Mom, Sarah, and I had a wonderful dinner at Schlafly's Tap Room. This, so far, is my favorite restaurant in St. Louis. The atmosphere is perfect; relaxed, open, breezy, comfortable. If I lived close to this place, I'd be here at LEAST once a week. The menu had soooo many delicious looking items, it was very hard to choose. We ended up getting quite a variety even though we weren't very hungry.

The air was slightly chilly and we ate outside, so a steaming bowl of onion soup hit the spot. Under the stringy cheese was house-made beer bread. I wish I had a refill right now.
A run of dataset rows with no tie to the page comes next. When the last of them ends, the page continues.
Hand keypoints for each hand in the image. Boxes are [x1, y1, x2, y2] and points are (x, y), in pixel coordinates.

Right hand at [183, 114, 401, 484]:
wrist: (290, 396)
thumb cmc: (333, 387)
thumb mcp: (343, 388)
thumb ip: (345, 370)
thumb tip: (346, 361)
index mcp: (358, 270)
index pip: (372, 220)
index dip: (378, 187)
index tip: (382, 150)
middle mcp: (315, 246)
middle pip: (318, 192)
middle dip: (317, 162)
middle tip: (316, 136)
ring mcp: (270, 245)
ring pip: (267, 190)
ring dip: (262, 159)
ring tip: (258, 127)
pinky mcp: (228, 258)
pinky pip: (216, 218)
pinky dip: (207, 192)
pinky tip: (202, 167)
We split this poached pear and candied walnut salad. The chevre cheese was a great balance to the sweetness, and I got some much needed spinach in my mostly carb and sugar diet...tsk tsk, I know.

Steak chili, chunky mashed potatoes, and German-style potato salad were passed around the table, shared between the three of us. I love dining like this, when everyone shares with everyone. I love that sense of community. It makes the moment very personal. In the middle is Sarah's tall glass of hefeweizen. She approved.
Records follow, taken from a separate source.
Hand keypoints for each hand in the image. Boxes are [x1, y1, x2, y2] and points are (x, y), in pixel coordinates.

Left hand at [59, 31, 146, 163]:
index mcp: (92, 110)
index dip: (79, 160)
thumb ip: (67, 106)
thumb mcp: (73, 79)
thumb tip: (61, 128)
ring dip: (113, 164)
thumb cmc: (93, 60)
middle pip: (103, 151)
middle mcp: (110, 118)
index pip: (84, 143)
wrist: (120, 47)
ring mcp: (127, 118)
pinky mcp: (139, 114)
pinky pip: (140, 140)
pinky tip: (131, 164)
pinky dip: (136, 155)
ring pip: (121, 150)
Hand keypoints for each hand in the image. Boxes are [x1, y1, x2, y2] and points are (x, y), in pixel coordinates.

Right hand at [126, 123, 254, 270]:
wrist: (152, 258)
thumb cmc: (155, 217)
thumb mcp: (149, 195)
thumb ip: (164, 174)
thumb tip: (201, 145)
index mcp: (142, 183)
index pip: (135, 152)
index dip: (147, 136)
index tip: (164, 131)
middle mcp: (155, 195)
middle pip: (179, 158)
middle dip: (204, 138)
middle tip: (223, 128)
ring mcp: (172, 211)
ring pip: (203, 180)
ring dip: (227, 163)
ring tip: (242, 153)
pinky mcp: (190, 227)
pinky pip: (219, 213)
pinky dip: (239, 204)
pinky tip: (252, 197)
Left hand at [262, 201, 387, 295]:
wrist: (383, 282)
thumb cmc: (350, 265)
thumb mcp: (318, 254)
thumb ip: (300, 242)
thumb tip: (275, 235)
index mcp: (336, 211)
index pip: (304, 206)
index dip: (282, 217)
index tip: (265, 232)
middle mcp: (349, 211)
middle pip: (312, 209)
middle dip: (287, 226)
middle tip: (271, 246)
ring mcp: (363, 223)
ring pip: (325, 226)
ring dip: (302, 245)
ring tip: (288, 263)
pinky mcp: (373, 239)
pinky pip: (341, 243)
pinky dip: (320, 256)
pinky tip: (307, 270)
I couldn't go home and face Karli without trying this Sticky Toffee Pudding. I'm pretty sure Karli dreams about it. It did not disappoint. The freshly whipped whipped cream was a perfect mate. I would bathe in that carmel sauce.

A bootleg-esque photo of a giant bottle of beer: a present for my dad. Local beer is a fun gift for any beer lover. We had to pick up a bottle before we left the Tap Room.

This is a picture of the best chai tea latte I've ever had. All four times I've had the pleasure of drinking this liquid heaven, I'm reminded every time how superior it is to all of the others with it's name. Mom had a cup of Earl Grey and that tiny cup of happiness is gelato: half pumpkin and half mascarpone. A breakfast for champions! If you are ever in the neighborhood, Gelateria del Lione is the place to be.

Ahhh, the Courtesy Diner. I had so much hope for you. Yes, I knew you were a greasy spoon diner, but you were recommended to me. (I LIKE greasy spoons and hole-in-the-walls.) When I dragged my mother inside your smokey walls, I reassured her that your food and service would be great. This was not the case. After waiting for 45 minutes for a plate of scrambled eggs and a biscuit with gravy, all the while watching EVERY other customer get their food, patience runs a BIT thin. And when your glorious, very belated eggs were put in front of me, not scrambled, but over-easy, my high expectations plummeted rather quickly. The ONLY saving grace this diner had was our waitress. She knocked our bill down to $2.75. Oh, a nasty blog this could have been!

While introducing Mom to The Loop, we stumbled across a Bubble tea cafe! (St. Louis Bubble Tea to be exact.) I thank my good friend, Natalie, for introducing me to this fantastically fun beverage. It's a cure-all drink for oral-fixated folks. Drink and chew, drink and chew. (The black bead-like things are tapioca balls.) Mom liked it, too. The little girl in the background was staring at me; probably wondering why I'm taking photos of tea.

Our last eating adventure was at this fine establishment in Highland, IL. Again, Mom was hesitant to try a strange new place, but I insisted. It's funky, road-side stops like these that MAKE road trips so much fun. This IS American dining. This IS America. (And suddenly a Simon and Garfunkle song popped into my head.)

I immediately felt at home at this restaurant. It was the definition of "small town." Our server was probably still in high school, the decor was severely outdated, and the dining room was filled with old couples. The Blue Spring is apparently known for their foot high pies. We just had room for solid, home cookin'.

Our spread of fried chicken, coleslaw, mashed potatoes, gravy, and green beans was enough to feed a family of four. Not pictured biscuits and beets. Boo beets. Note the giant piece of pork fat in the green beans. Fat = gross, but makes verrrry tasty beans. I ate the leftovers for two days, and it was still good.